Di depanku, di seberang tempatku duduk, masih di meja yang sama, seorang teman berbicara pelan. Menceritakan setiap detil kisah yang mengganggunya akhir” ini. Mencurahkan setiap kesah bersama suara bising sendok dan garpu. Aku mendengarkannya tanpa suara menyela. Sudah lama aku ingin menemuinya. Aku tau dia sedang tidak baik” saja. Bersama bising malam, aku menyimak setiap kata dan kalimat yang terlontar.
Sembari mendengarnya, aku bertanya pada diriku sendiri. Apa dunia benar” memiliki mata..? Sehingga bisa melihat hati yang tertawa. Atau dunia hanya memiliki telinga..? Dan hanya mendengar bisik senyum tanpa tau rupa. Senyum dan tawa bisa dibuat begitu saja. Tapi butuh alasan yang kuat agar bahagia itu bermakna. Lalu apa bedanya dengan mereka para drakula. Berpura berjuang di samping lalu menghisap tiap menit kehidupan manusia.
Entahlah, mungkin aku sedang mengigau. Kondisi ini benar” membuatku kacau. Temanku lalu mengingatkanku agar terlebih dulu berbenah diri. Bagaimana mungkin mendengarkan cerita lain saat Kau kebingungan. Bagaimana mungkin menyimak kisah lain saat Kau sedang terbelenggu bersama persepsi yang meragukan. Lalu temanku mengambilkanku sebuah pandangan, agar percaya bahwa yang aku hadapi adalah tembok besar yang bersarang di diriku sendiri. Bukan pada orang lain, tempat lain, atau pada semua tulisan oleh jemariku.
Aku tersenyum kecil mendengar ocehannya. Mungkin dia benar. Apa yang sedang aku hadapi, bagaimana melewatinya, hanya aku yang tau. Lalu aku membalasnya bahwa apa yang sedang kita hadapi tidak lebih dari racun dalam pikiran. Kita terpenjara dalam pikiran kita sendiri. William Addis, Shakespeare, Soekarno bahkan Buya Hamka adalah sederet nama yang harusnya jadi contoh. Terpenjara secara fisik, tapi merdeka dalam berpikir, hingga menghasilkan masterpiece. Lalu aku..? atau temanku..? Mungkin kita yang kedua, bebas secera fisik, tapi seringkali memenjara pikiran sendiri. Berkata ‘tidak bisa’, ‘tidak akan’ atau kalimat” penyangkalan lainnya.
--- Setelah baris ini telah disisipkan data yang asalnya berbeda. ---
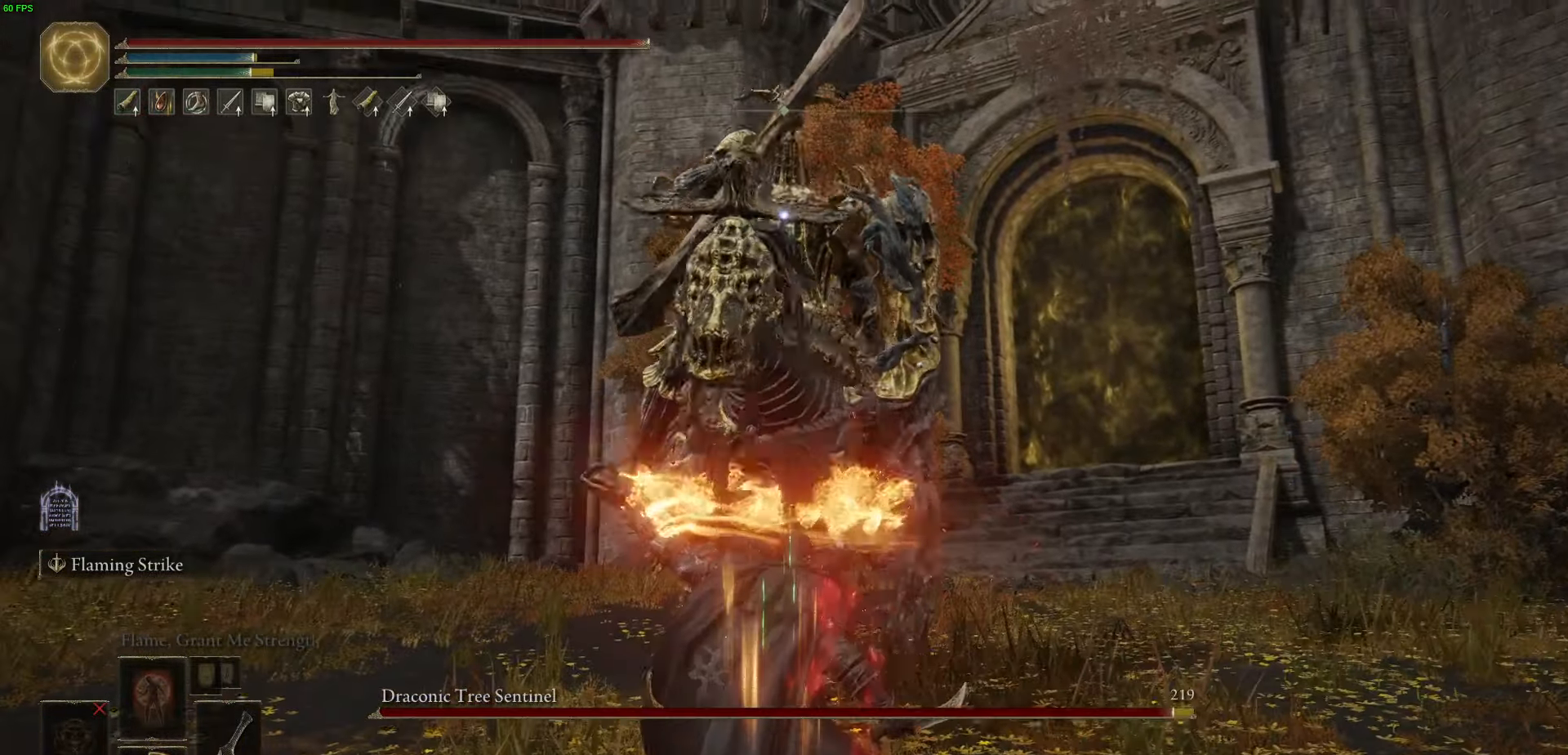
{"buttons": ["R2"], "left_stick": "up", "right_stick": "center", "events": [[66, "R2", "down"], [166, "L2", "up"], [250, "R2", "up"], [300, "R2", "down"]]}
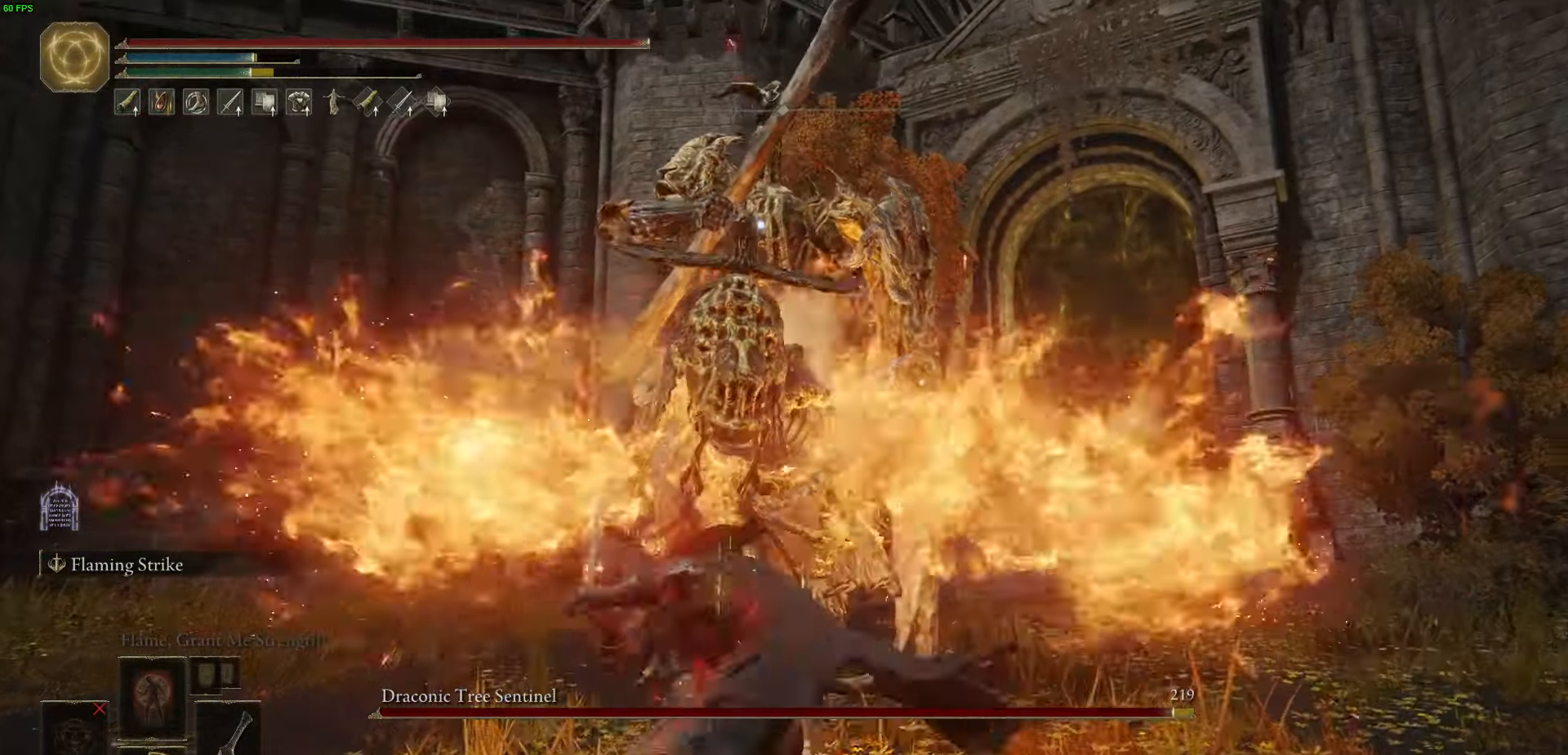
{"buttons": [], "left_stick": "up", "right_stick": "center", "events": [[283, "R2", "up"]]}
Padahal, Kau bisa menemukan mutiara dari dalam dasar laut yang mematikan.
Aku terdiam dalam hening. Kemudian aku kembali mengalihkan pandangku pada temanku. Dia duduk di sampingku dengan obrolan yang tak lagi sama. Kali ini dia banyak becerita tentang prinsip hidup yang harusnya dipegang setiap manusia. Aku mengangguk tanda setuju. Kemudian dia mengaitkannya dengan cerita” kami yang sebenarnya bisa kita hadapi dengan santai. Tanpa irama menjemukan, tanpa gurat amarah yang memuakkan dan tanpa pikiran yang tercipta sendiri atas dasar kebingungan.
Aku melihat jam tangan. Ternyata sudah malam sekali dan baru sadar bahwa Sabtu sialanku ini aku habiskan bersama orang ini. Kemudian aku beranjak dari tempat duduk dan menggiring langkah ke arah keheningan. Kebingungan ternyata masih menghantuiku. Dia mengikuti setiap langkah yang aku buat. Sebelum pergi, temanku membacakanku sebuah kalimat dari novel Paulo Coelho, bahwa ada dua kekeliruan yang fatal dalam hidup; yaitu bertindak terlalu dini dan membiarkan kesempatan terlepas begitu saja. Lalu aku berkata padanya, ‘Ini soal waktu. Aku dan Kamu pasti menemukan jawaban bersamaan dengan waktu yang memberikan jeda. Terimalah, rasakan, kemudian Kau akan sadari kapan Kau harus bergerak dan kapan Kau harus menunggu untuk melakukan gerak selanjutnya’.
Temanku mengangguk, dan dia berkata ‘Ya, ini soal waktu’, sambil terseyum.
Selengkapnya...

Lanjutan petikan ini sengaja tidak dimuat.